DNA BREAKS AND REPAIR IN LYMPHOCYTES AS A DIAGNOSTIC MARKER
 IN PATIENTS WITH GASTRIC CANCER

Abstract

Relevance: Timely detection of foci of double-strand DNA breaks with subsequent initiation of the repair mechanism plays a crucial role
 in the overall response to DNA damage. Untimely resolution of double-strand DNA breaks and disruptions in the repair pathway constitute
 a fundamental mechanism in cancer development and progression. A search for biomarkers is needed to identify foci of double-strand DNA
 breaks and achieve a better outcome of targeted therapy.
 The study aimed to identify comparative differences in double-strand breaks and DNA repair activity in γ-H2AX and 53BP1 parameters in
 conditionally healthy individuals and patients with gastric cancer.
 Methods: Analysis of focal points of γ-H2AX, 53BP1 with lymphocyte parameters using the automated AKLIDES® system in gastric cancer
 patients (n=30) and conditionally healthy individuals (n=30).
 Results: Statistically significant differences were found between conditionally healthy individuals and patients with gastric cancer in
 γ-H2AX parameters: ‘Total number of breaks’ (p=0.001), ‘Number of nuclei with break foci’ (p=0.015), ‘Average number of breaks per cell’

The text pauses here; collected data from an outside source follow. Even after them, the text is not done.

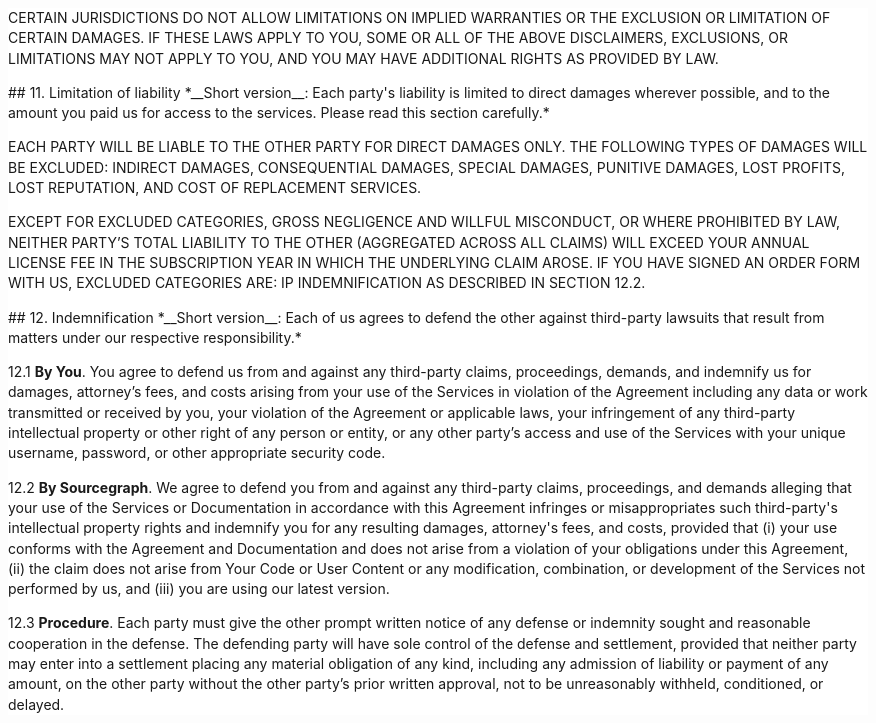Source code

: CERTAIN JURISDICTIONS DO NOT ALLOW LIMITATIONS ON IMPLIED WARRANTIES OR THE EXCLUSION OR LIMITATION OF CERTAIN DAMAGES. IF THESE LAWS APPLY TO YOU, SOME OR ALL OF THE ABOVE DISCLAIMERS, EXCLUSIONS, OR LIMITATIONS MAY NOT APPLY TO YOU, AND YOU MAY HAVE ADDITIONAL RIGHTS AS PROVIDED BY LAW.

<span className="text-blurple-400">
  ## 11. Limitation of liability
</span>

<span className="text-gray-400">
  *__Short version__: Each party's liability is limited to direct damages wherever possible, and to the amount you paid us for access to the services. Please read this section carefully.*
</span>

EACH PARTY WILL BE LIABLE TO THE OTHER PARTY FOR DIRECT DAMAGES ONLY. THE FOLLOWING TYPES OF DAMAGES WILL BE EXCLUDED: INDIRECT DAMAGES, CONSEQUENTIAL DAMAGES, SPECIAL DAMAGES, PUNITIVE DAMAGES, LOST PROFITS, LOST REPUTATION, AND COST OF REPLACEMENT SERVICES.

EXCEPT FOR EXCLUDED CATEGORIES, GROSS NEGLIGENCE AND WILLFUL MISCONDUCT, OR WHERE PROHIBITED BY LAW, NEITHER PARTY’S TOTAL LIABILITY TO THE OTHER (AGGREGATED ACROSS ALL CLAIMS) WILL EXCEED YOUR ANNUAL LICENSE FEE IN THE SUBSCRIPTION YEAR IN WHICH THE UNDERLYING CLAIM AROSE. IF YOU HAVE SIGNED AN ORDER FORM WITH US, EXCLUDED CATEGORIES ARE: IP INDEMNIFICATION AS DESCRIBED IN SECTION 12.2.

<span className="text-blurple-400">
  ## 12. Indemnification
</span>

<span className="text-gray-400">
  *__Short version__: Each of us agrees to defend the other against third-party lawsuits that result from matters under our respective responsibility.*
</span>

12.1 **By You**. You agree to defend us from and against any third-party claims, proceedings, demands,  and indemnify us for damages, attorney’s fees, and costs arising from your use of the Services in violation of the Agreement including any data or work transmitted or received by you, your violation of the Agreement or applicable laws, your infringement of any third-party intellectual property or other right of any person or entity, or any other party’s access and use of the Services with your unique username, password, or other appropriate security code.

12.2 **By Sourcegraph**. We agree to defend you from and against any third-party claims, proceedings, and demands alleging that your use of the Services or Documentation in accordance with this Agreement infringes or misappropriates such third-party's intellectual property rights  and indemnify you for any resulting damages, attorney's fees, and costs, provided that (i) your use conforms with the Agreement and Documentation and does not arise from a violation of your obligations under this Agreement, (ii) the claim does not arise from Your Code or User Content or any modification, combination, or development of the Services not performed by us, and (iii) you are using our latest version.

12.3 **Procedure**. Each party must give the other prompt written notice of any defense or indemnity sought and reasonable cooperation in the defense. The defending party will have sole control of the defense and settlement, provided that neither party may enter into a settlement placing any material obligation of any kind, including any admission of liability or payment of any amount, on the other party without the other party’s prior written approval, not to be unreasonably withheld, conditioned, or delayed.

 (p=0.016), ‘Mean value of all break foci per cell’ (p=0.001), and in 53BP1 parameters: ‘Number of nuclei with repair foci’ (p=0.001), ‘Mean
 intensity of repair fluorescence in arbitrary units’ (p=0.001), ‘Mean number of repairs per cell’ (p=0.001), and ‘Damaged cells with low
 fluorescence intensity’ (p=0.019).
 Conclusion: Biomarkers of double-strand DNA breaks with repair activity (γ-H2AX, 53BP1) have clinical significance, contributing to the
 development of targeted medicine in oncology.